# [WORK INSTRUCTIONS]
Lines with the word "deeper" are the answer; copy each of them from the data below.

# [DATASET ENTRIES]

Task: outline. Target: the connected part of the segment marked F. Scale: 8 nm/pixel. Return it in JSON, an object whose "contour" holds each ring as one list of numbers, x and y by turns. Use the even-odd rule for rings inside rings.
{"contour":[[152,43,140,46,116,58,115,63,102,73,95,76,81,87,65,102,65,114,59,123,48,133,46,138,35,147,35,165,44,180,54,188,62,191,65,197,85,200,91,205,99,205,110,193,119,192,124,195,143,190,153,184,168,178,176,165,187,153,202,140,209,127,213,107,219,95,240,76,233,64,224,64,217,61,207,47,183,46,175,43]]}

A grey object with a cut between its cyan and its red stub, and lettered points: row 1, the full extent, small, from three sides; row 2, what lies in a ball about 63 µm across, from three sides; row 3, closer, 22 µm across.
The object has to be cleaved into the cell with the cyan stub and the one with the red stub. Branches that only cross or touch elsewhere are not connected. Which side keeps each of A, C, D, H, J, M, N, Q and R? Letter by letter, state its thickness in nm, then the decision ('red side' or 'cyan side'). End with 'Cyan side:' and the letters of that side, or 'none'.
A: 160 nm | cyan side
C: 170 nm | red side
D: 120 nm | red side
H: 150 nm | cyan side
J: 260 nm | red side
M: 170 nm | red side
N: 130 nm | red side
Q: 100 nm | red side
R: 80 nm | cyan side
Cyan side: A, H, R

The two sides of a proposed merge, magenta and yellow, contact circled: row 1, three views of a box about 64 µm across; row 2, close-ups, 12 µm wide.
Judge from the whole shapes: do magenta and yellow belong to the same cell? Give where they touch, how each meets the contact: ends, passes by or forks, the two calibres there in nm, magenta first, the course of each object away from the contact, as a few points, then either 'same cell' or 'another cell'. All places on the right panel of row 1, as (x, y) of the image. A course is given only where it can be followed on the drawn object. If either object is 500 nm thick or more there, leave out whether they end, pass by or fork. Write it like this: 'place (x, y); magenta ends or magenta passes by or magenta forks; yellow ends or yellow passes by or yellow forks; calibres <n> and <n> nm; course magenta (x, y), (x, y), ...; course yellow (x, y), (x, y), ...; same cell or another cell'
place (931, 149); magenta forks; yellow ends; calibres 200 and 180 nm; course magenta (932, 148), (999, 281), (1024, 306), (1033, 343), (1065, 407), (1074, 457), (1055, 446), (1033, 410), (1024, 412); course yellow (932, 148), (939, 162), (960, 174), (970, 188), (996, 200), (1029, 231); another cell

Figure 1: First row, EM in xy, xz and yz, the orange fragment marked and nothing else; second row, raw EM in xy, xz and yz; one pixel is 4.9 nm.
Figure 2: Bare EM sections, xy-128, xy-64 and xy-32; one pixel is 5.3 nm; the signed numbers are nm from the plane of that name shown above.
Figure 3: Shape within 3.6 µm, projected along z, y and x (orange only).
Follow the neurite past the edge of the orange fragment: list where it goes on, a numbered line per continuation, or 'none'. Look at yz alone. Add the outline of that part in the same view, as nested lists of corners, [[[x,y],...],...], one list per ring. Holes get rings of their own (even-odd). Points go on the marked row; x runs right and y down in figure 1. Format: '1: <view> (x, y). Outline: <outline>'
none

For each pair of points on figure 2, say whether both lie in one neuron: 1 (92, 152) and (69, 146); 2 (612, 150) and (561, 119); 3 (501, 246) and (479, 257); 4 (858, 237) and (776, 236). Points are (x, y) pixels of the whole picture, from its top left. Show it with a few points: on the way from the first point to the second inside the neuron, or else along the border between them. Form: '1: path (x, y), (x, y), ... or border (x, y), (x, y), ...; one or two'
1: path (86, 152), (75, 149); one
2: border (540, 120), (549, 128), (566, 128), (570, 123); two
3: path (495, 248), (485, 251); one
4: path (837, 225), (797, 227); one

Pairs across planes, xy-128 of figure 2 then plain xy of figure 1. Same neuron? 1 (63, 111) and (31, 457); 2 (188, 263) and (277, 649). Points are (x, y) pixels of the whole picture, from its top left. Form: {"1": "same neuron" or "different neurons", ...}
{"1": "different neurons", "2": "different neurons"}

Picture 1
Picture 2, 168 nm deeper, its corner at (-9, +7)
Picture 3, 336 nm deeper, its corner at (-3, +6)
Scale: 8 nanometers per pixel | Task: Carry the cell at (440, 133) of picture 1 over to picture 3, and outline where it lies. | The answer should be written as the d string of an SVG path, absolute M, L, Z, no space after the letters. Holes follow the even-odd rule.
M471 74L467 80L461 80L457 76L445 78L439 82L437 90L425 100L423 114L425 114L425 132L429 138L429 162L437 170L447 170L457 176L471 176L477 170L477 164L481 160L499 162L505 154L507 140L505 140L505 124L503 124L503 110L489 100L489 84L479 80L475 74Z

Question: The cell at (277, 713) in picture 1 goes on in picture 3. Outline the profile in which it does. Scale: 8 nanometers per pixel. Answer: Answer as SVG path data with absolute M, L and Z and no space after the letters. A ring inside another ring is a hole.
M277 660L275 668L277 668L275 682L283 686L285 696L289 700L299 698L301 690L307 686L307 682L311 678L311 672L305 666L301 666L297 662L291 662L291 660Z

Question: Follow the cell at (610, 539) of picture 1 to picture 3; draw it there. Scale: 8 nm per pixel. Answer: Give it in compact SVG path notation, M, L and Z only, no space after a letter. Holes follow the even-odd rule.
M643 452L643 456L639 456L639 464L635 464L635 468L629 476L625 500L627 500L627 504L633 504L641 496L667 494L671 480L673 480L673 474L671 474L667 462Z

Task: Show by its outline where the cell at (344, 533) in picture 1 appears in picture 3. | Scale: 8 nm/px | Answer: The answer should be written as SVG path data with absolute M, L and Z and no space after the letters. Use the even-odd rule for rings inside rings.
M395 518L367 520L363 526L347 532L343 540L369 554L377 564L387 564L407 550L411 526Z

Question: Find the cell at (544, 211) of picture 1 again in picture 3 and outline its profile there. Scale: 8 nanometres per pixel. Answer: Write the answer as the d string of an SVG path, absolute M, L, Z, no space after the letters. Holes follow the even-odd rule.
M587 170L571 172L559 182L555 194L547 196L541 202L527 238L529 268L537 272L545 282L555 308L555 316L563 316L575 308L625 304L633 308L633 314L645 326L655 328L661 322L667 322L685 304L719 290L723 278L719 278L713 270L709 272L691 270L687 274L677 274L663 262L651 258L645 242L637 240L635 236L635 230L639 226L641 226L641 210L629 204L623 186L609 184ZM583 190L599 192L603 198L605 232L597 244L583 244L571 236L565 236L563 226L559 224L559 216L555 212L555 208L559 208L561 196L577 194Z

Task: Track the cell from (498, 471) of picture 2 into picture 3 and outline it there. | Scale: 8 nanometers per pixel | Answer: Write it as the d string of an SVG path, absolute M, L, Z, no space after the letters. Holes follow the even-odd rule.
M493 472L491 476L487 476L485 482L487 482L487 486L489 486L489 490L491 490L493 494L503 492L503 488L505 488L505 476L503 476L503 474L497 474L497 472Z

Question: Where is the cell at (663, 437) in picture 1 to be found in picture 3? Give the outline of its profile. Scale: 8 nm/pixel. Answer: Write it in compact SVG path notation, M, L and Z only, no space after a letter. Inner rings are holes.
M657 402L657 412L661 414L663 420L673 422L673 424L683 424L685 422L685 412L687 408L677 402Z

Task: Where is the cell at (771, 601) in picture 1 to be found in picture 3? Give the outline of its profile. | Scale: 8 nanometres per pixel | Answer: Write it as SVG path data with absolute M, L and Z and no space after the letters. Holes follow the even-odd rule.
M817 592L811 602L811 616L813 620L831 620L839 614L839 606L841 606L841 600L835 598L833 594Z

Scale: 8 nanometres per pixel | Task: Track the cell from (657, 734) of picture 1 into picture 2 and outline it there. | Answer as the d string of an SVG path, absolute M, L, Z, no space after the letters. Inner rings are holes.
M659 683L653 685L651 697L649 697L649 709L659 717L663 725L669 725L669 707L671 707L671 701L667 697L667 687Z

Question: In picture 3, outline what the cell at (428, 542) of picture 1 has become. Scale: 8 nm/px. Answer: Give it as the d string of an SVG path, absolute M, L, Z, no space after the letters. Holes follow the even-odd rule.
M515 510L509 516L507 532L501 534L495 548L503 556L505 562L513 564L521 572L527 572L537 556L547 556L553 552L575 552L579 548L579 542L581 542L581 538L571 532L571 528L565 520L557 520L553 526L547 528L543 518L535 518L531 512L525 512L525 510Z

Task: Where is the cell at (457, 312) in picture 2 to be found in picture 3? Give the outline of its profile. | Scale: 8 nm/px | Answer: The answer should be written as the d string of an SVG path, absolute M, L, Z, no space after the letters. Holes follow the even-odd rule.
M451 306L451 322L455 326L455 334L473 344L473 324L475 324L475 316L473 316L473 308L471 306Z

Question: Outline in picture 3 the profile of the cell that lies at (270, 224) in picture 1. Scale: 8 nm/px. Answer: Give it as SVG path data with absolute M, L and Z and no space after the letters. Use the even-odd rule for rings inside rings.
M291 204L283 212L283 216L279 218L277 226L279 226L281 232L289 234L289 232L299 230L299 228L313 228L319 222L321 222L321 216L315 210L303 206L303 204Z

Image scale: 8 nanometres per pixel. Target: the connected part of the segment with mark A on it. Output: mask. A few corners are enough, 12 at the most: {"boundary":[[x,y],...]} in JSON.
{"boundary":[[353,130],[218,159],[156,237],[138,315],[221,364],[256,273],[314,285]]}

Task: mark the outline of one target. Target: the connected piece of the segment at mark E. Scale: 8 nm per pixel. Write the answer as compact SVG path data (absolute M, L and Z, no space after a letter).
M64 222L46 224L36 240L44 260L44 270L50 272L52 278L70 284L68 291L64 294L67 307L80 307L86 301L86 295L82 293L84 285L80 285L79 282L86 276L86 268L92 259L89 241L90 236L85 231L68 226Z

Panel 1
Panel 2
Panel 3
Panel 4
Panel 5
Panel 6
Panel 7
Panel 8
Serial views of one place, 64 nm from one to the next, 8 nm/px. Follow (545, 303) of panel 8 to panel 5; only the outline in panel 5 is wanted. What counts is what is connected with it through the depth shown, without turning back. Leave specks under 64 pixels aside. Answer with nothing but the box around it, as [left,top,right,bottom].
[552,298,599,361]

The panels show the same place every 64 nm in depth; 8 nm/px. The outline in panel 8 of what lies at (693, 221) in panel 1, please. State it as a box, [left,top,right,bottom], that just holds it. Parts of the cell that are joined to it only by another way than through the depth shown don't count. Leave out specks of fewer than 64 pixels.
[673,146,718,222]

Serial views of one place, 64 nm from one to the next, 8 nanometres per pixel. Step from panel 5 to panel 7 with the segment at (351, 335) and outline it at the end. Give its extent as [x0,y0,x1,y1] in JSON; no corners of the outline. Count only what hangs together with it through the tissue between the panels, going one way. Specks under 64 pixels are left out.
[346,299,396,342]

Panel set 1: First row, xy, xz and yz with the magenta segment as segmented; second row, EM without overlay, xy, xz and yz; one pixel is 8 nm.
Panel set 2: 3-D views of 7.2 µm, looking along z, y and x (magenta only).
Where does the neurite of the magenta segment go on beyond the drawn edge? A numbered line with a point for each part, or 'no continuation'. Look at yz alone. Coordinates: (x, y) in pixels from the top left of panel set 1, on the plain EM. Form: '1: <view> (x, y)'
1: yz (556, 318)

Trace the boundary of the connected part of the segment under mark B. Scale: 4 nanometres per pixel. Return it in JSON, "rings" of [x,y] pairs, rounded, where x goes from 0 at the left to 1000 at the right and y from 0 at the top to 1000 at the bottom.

# [RESPONSE TO THE TASK]
Picture 2, 168 nm deeper, its corner at (-9, +7)
Picture 3, 336 nm deeper, its corner at (-3, +6)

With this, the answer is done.